### READING TEXT

# Four MINI ALL4 Racing at the Baja Poland- Vasilyev leading the World Cup



## [email protected] (Aug 15, 2012)

*Four MINI ALL4 Racing at the Baja Poland // Vasilyev leading the World Cup // Home rallies for Holowczyc and Kaczmarski.*

Munich (DE). No rest for the Monster Energy X-raid Team in the 2014 FIA World Cup for Cross-Country Rallies as the reigning champion is sending no fewer than four MINI ALL4 Racing cars to compete in the 2014 Baja Poland (28-30 August) barely two weeks after finishing second and third at the Hungarian Baja. With Vladimir Vasilyev/Konstantin Zhiltsov (RU/RU) spearheading the overall standings in their MINI ALL4 Racing and two Polish drivers Krzysztof Holowczyc and Martin Kaczmarski competing in front of their home crowds in two other MINI ALL4 Racing, the Baja Poland promises to become a special World Cup round for the X-raid Team. The German duo Stephan Schott/Holm Schmidt completes the team's four-car line-up in Poland.

World Cup leader Vasilyev on the challenges ahead: "Like in Spain and Hungary, our goal is to get more points in order to consolidate our overall lead in the World Cup standings. Even though the Bajas are short events, one needs to be extremely focused. The narrow, winding roads which are lined by trees, bushes or stones are unforgiving."

Once again, all X-raid Team drivers at the Baja Poland will be in the MINI ALL4 Racing which has already successfully proven its mettle by winning the iconic Dakar Rally three times in a row (2012-2014). Ever since, the MINI ALL4 Racing, whose production car version is the MINI John Cooper Works Countryman, has also compiled an impressive World Cup record. The most recent two World Cup titles were also won by the MINI ALL4 Racing with its winning formula of reliability, strength and speed.

######

▶ WHAT IS EXPECTED
Revise the Baja Poland report between "World Cup leader" and "strength and speed.", inclusive, putting "championship" in place of every "World Cup".

### DATA PROVIDED

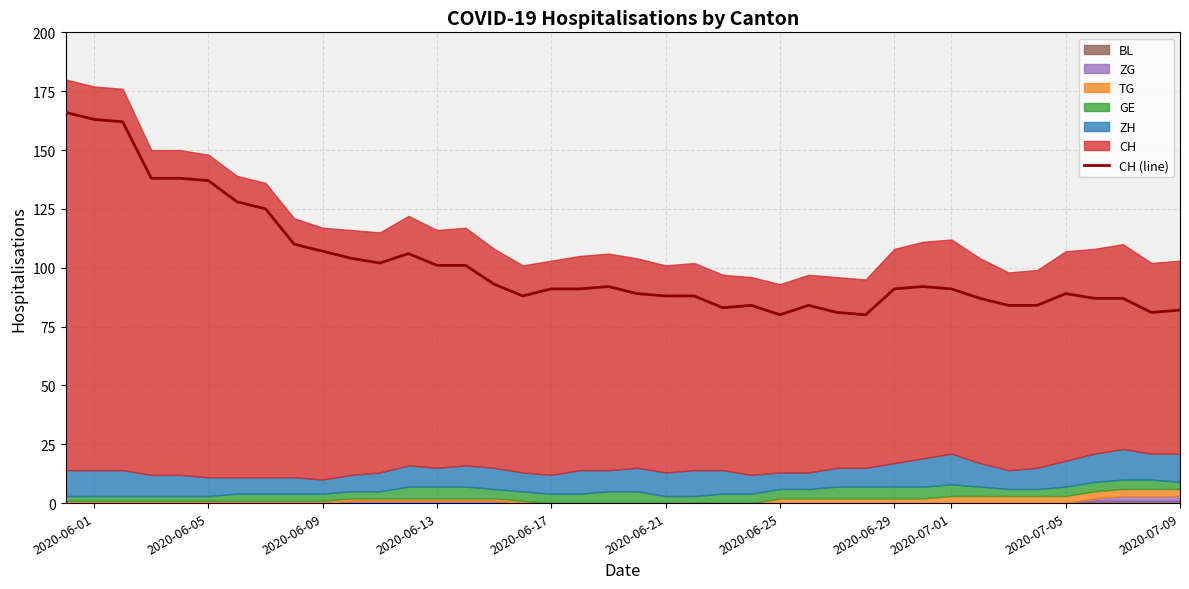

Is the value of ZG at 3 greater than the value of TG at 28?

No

######
### DATA PROVIDED

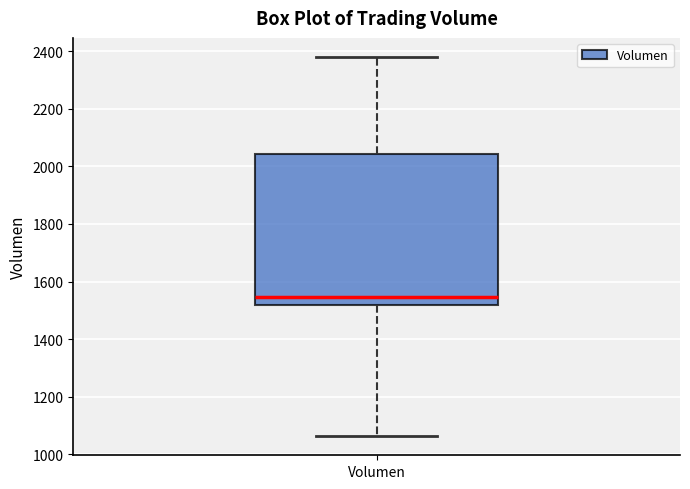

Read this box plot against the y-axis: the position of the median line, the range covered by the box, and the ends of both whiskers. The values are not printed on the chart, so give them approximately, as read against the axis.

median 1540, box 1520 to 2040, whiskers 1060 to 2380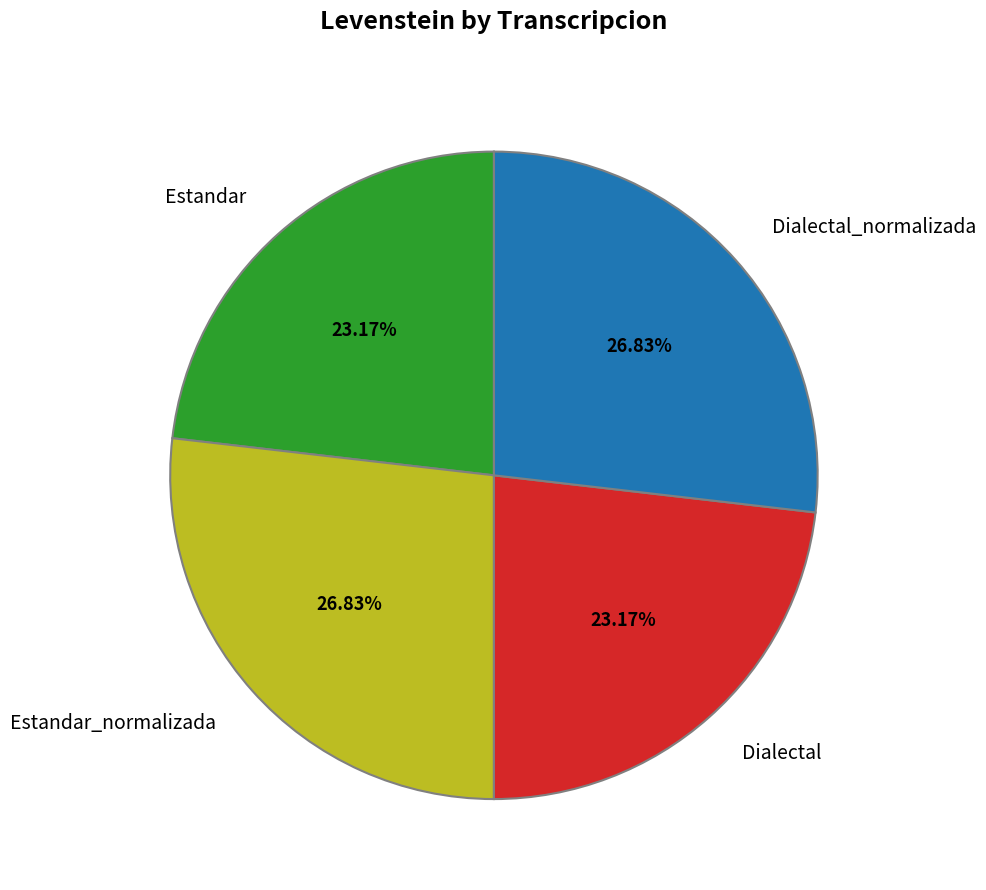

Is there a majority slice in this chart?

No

######
### DATA PROVIDED

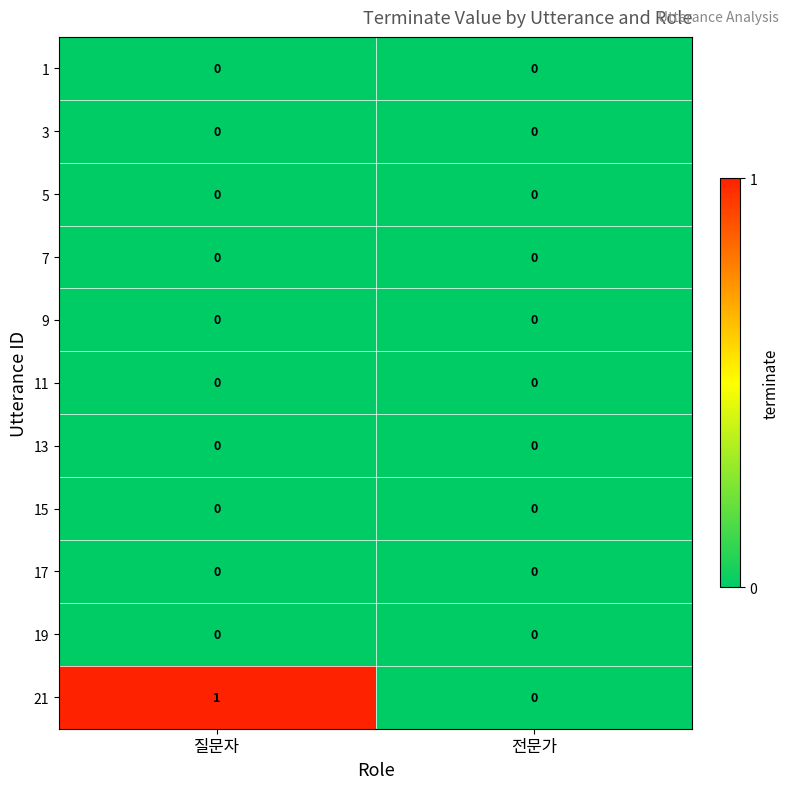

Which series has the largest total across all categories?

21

######

▶ REPLY
championship leader Vasilyev on the challenges ahead: "Like in Spain and Hungary, our goal is to get more points in order to consolidate our overall lead in the championship standings. Even though the Bajas are short events, one needs to be extremely focused. The narrow, winding roads which are lined by trees, bushes or stones are unforgiving."

Once again, all X-raid Team drivers at the Baja Poland will be in the MINI ALL4 Racing which has already successfully proven its mettle by winning the iconic Dakar Rally three times in a row (2012-2014). Ever since, the MINI ALL4 Racing, whose production car version is the MINI John Cooper Works Countryman, has also compiled an impressive championship record. The most recent two championship titles were also won by the MINI ALL4 Racing with its winning formula of reliability, strength and speed.